Нос Эдика распух и засиял лиловым. Зажав его руками, он пулей вылетел наружу. Громко хлопнула входная дверь. Никита вышел на кухню и вытер пальцы о занавеску. Он решил уйти по-английски, но ему перегородили дорогу.
– Где Эдик?
– процедила рыжая, и, перехватив взгляд, прикрыла груди рукой.
– На кухню сиськи могла бы и прихватить, -заметил Уханов.
– А Эдик ушел. Он вдруг вспомнил про одну важную штуку.
– Какую еще штуку?
– У него проблемы... с дыханием. Они никак не попадают в такт.
– А не обнаглели ли Вы, молодой человек?
– белобрысый, до сих пор в происходящем не участвующий, взял слово, украдкой поглядывая на реакцию рыжей.
– Немного. Но это же не повод меня бить. Сиськи у рыжей больше не станут.
– Немедленно извинись! А потом пошел вон!
– белобрысый принял стойку каратиста, плавно рассекая воздух ребром ладони.
– Предупреждаю. Я с пяти лет занимаюсь таэквондо.
– Ужас какой. Как ты с этим живешь, - Никита резко снял со стены половник, и гулко стукнул им каратиста по лбу. Не ожидавший такого поворота, белобрысый шмякнулся на задницу, потрясенно тряся головой.
– Кто еще? Ты?
– Уханов замахнулся на Петю. Тот инстинктивно вжал в голову плечи, и прикрыл ее руками.

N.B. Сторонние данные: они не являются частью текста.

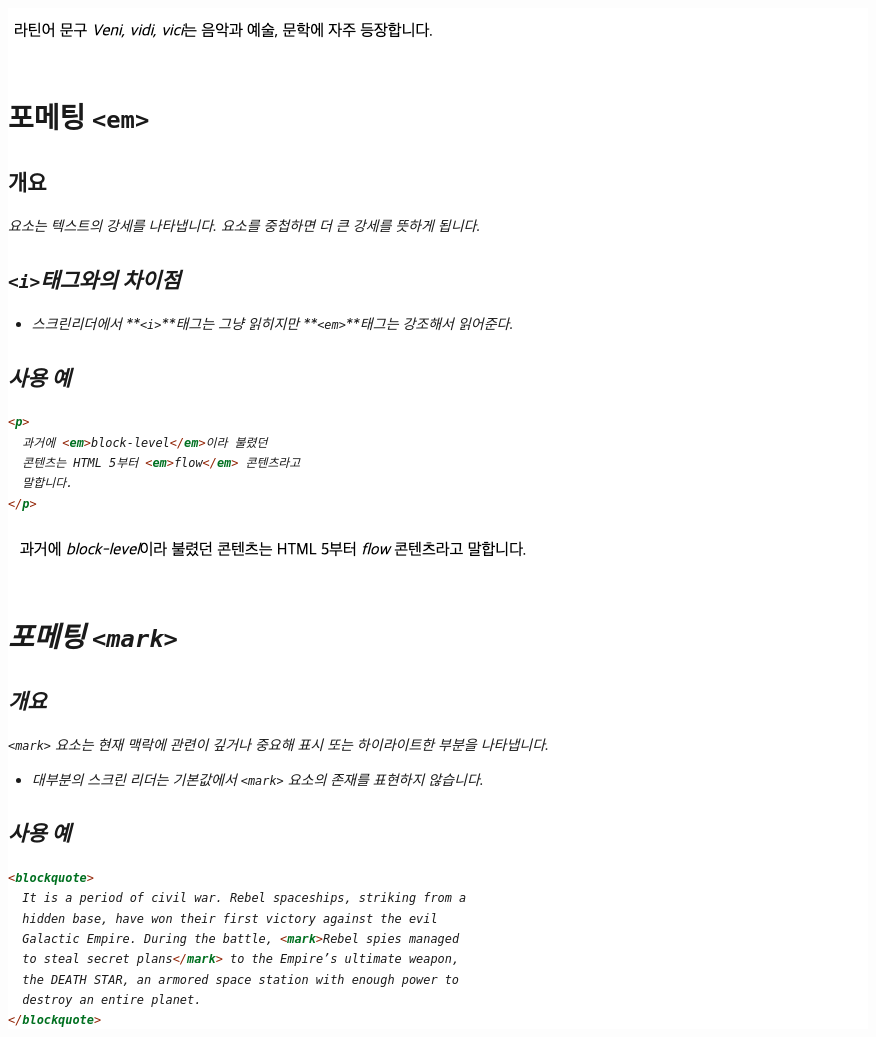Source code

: ![itag.png](Text%20Element%2036c98929db304c718c489e7fd81a0a41/itag.png)

# 포메팅 `<em>`

## 개요

<em> 요소는 텍스트의 강세를 나타냅니다. <em> 요소를 중첩하면 더 큰 강세를 뜻하게 됩니다.

## `<i>`태그와의 차이점

- 스크린리더에서 **`<i>`**태그는 그냥 읽히지만 **`<em>`**태그는 강조해서 읽어준다.

## 사용 예

```html
<p>
  과거에 <em>block-level</em>이라 불렸던
  콘텐츠는 HTML 5부터 <em>flow</em> 콘텐츠라고
  말합니다.
</p>
```

![emtag.png](Text%20Element%2036c98929db304c718c489e7fd81a0a41/emtag.png)

# 포메팅 `<mark>`

## 개요

`<mark>` 요소는 현재 맥락에 관련이 깊거나 중요해 표시 또는 하이라이트한 부분을 나타냅니다.

- 대부분의 스크린 리더는 기본값에서 `<mark>` 요소의 존재를 표현하지 않습니다.

## 사용 예

```html
<blockquote>
  It is a period of civil war. Rebel spaceships, striking from a
  hidden base, have won their first victory against the evil
  Galactic Empire. During the battle, <mark>Rebel spies managed
  to steal secret plans</mark> to the Empire’s ultimate weapon,
  the DEATH STAR, an armored space station with enough power to
  destroy an entire planet.
</blockquote>
```
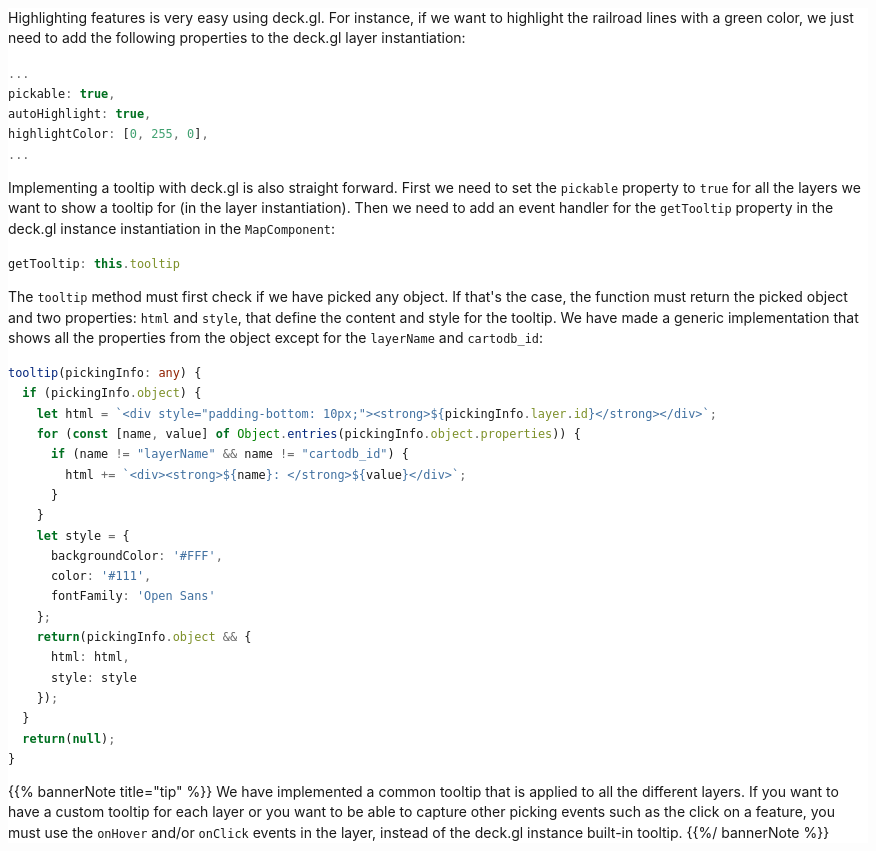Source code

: Highlighting features is very easy using deck.gl. For instance, if we want to highlight the railroad lines with a green color, we just need to add the following properties to the deck.gl layer instantiation:

```typescript
...
pickable: true,
autoHighlight: true,
highlightColor: [0, 255, 0],
...
```

Implementing a tooltip with deck.gl is also straight forward. First we need to set the `pickable` property to `true` for all the layers we want to show a tooltip for (in the layer instantiation). Then we need to add an event handler for the `getTooltip` property in the deck.gl instance instantiation in the `MapComponent`:

```typescript
getTooltip: this.tooltip   
```

The `tooltip` method must first check if we have picked any object. If that's the case, the function must return the picked object and two properties: `html` and `style`, that define the content and style for the tooltip. We have made a generic implementation that shows all the properties from the object except for the `layerName` and `cartodb_id`:

```typescript
tooltip(pickingInfo: any) {
  if (pickingInfo.object) {
    let html = `<div style="padding-bottom: 10px;"><strong>${pickingInfo.layer.id}</strong></div>`;
    for (const [name, value] of Object.entries(pickingInfo.object.properties)) {
      if (name != "layerName" && name != "cartodb_id") {
        html += `<div><strong>${name}: </strong>${value}</div>`;
      }
    }
    let style = {
      backgroundColor: '#FFF',
      color: '#111',
      fontFamily: 'Open Sans'          
    };
    return(pickingInfo.object && {
      html: html,
      style: style
    });  
  }
  return(null);
}
```

{{% bannerNote title="tip" %}}
We have implemented a common tooltip that is applied to all the different layers. If you want to have a custom tooltip for each layer or you want to be able to capture other picking events such as the click on a feature, you must use the `onHover` and/or `onClick` events in the layer, instead of the deck.gl instance built-in tooltip.
{{%/ bannerNote %}}
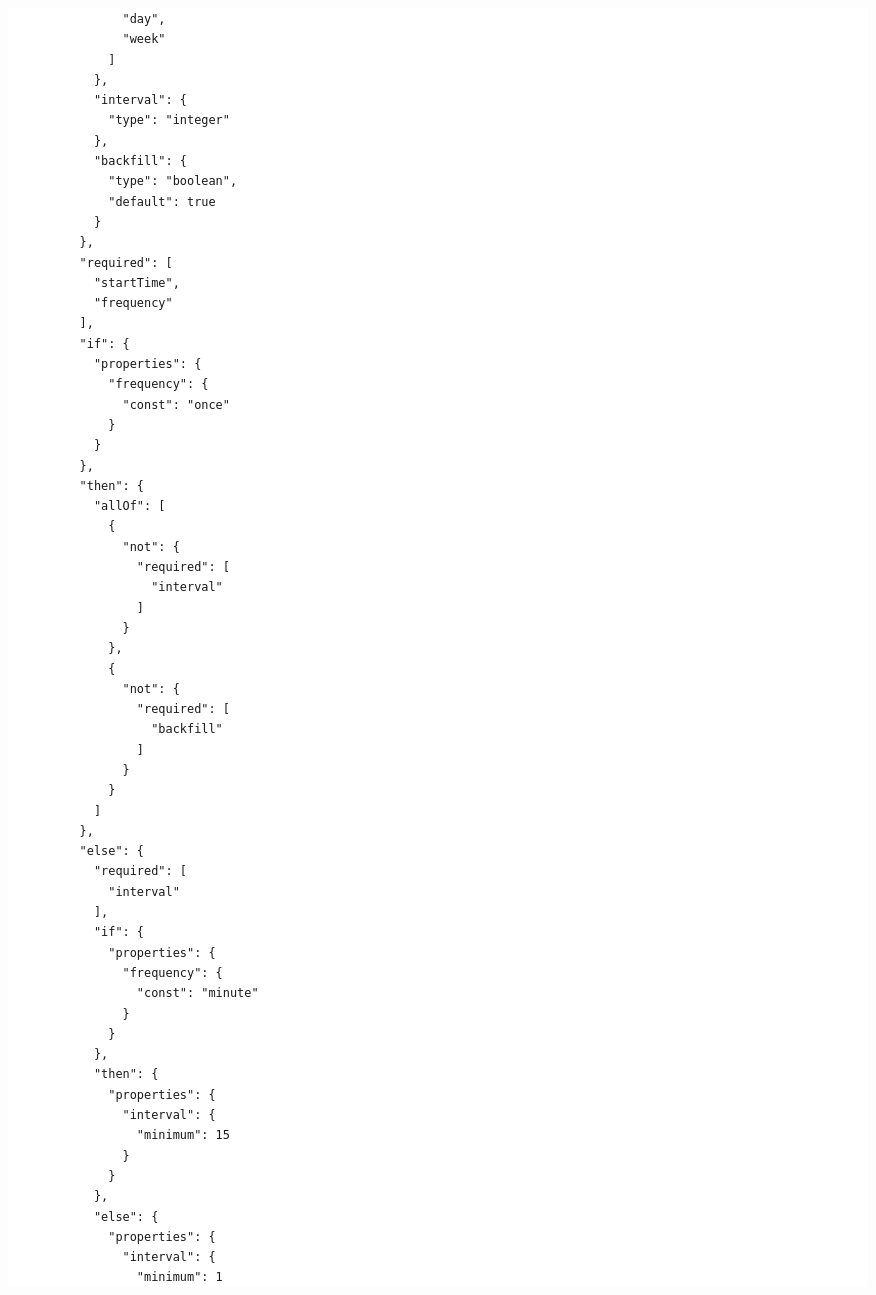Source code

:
 ```shell
                "day",
                "week"
              ]
            },
            "interval": {
              "type": "integer"
            },
            "backfill": {
              "type": "boolean",
              "default": true
            }
          },
          "required": [
            "startTime",
            "frequency"
          ],
          "if": {
            "properties": {
              "frequency": {
                "const": "once"
              }
            }
          },
          "then": {
            "allOf": [
              {
                "not": {
                  "required": [
                    "interval"
                  ]
                }
              },
              {
                "not": {
                  "required": [
                    "backfill"
                  ]
                }
              }
            ]
          },
          "else": {
            "required": [
              "interval"
            ],
            "if": {
              "properties": {
                "frequency": {
                  "const": "minute"
                }
              }
            },
            "then": {
              "properties": {
                "interval": {
                  "minimum": 15
                }
              }
            },
            "else": {
              "properties": {
                "interval": {
                  "minimum": 1
```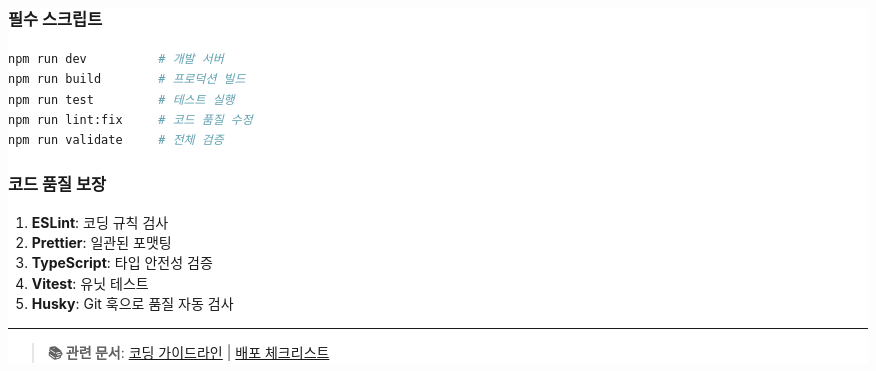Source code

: ### 필수 스크립트

```bash
npm run dev          # 개발 서버
npm run build        # 프로덕션 빌드
npm run test         # 테스트 실행
npm run lint:fix     # 코드 품질 수정
npm run validate     # 전체 검증
```

### 코드 품질 보장

1. **ESLint**: 코딩 규칙 검사
2. **Prettier**: 일관된 포맷팅
3. **TypeScript**: 타입 안전성 검증
4. **Vitest**: 유닛 테스트
5. **Husky**: Git 훅으로 품질 자동 검사

---

> **📚 관련 문서**: [코딩 가이드라인](./CODING_GUIDELINES.md) | [배포 체크리스트](./DEPLOYMENT_CHECKLIST.md)
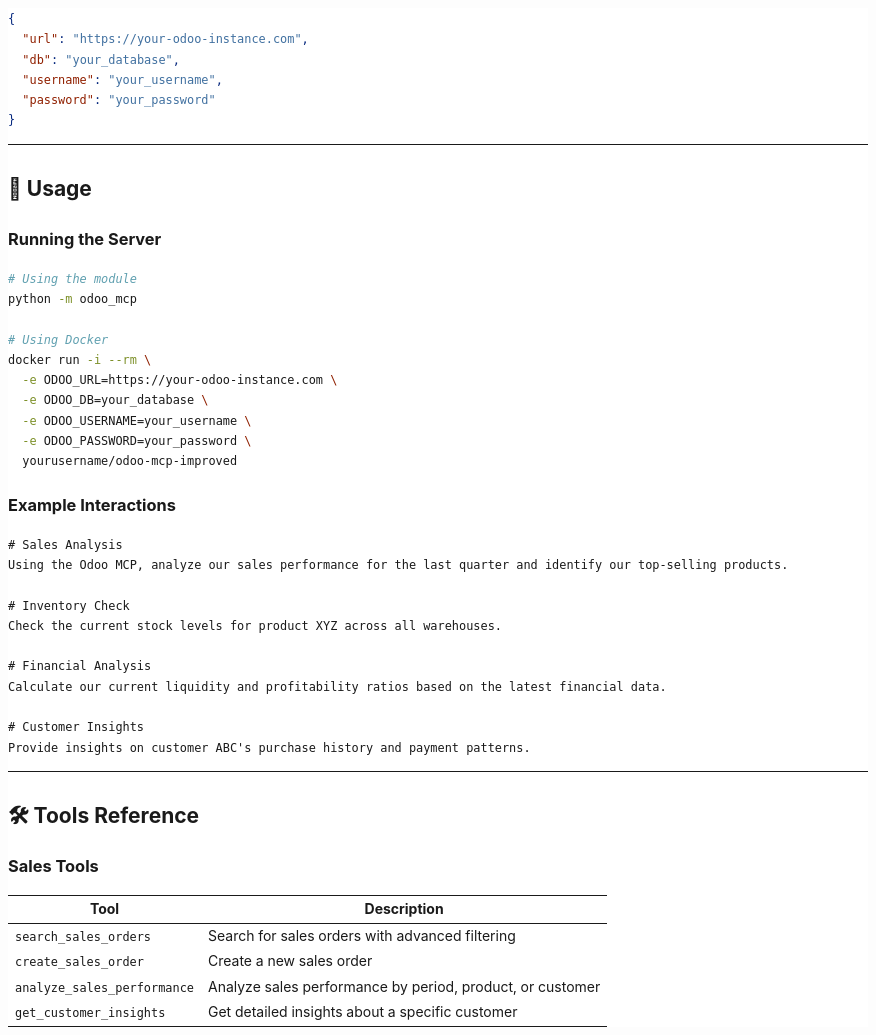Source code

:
 ```json
{
  "url": "https://your-odoo-instance.com",
  "db": "your_database",
  "username": "your_username",
  "password": "your_password"
}
```

---

## 🚀 Usage

### Running the Server

```bash
# Using the module
python -m odoo_mcp

# Using Docker
docker run -i --rm \
  -e ODOO_URL=https://your-odoo-instance.com \
  -e ODOO_DB=your_database \
  -e ODOO_USERNAME=your_username \
  -e ODOO_PASSWORD=your_password \
  yourusername/odoo-mcp-improved
```

### Example Interactions

```
# Sales Analysis
Using the Odoo MCP, analyze our sales performance for the last quarter and identify our top-selling products.

# Inventory Check
Check the current stock levels for product XYZ across all warehouses.

# Financial Analysis
Calculate our current liquidity and profitability ratios based on the latest financial data.

# Customer Insights
Provide insights on customer ABC's purchase history and payment patterns.
```

---

## 🛠️ Tools Reference

### Sales Tools

| Tool | Description |
|------|-------------|
| `search_sales_orders` | Search for sales orders with advanced filtering |
| `create_sales_order` | Create a new sales order |
| `analyze_sales_performance` | Analyze sales performance by period, product, or customer |
| `get_customer_insights` | Get detailed insights about a specific customer |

– Блин, тебя не могу. Ну вылитый Рожа. Как родной мне. Рыжая, да не переживай ты так. Нормально у тебя все. Эт я так. Каратиста подраконить. Во-от. В нечестном бою вам меня не победить, и поэтому последнему, кто покинет квартиру, я закручу яйца так, что он будет порхать, как детский вертолетик.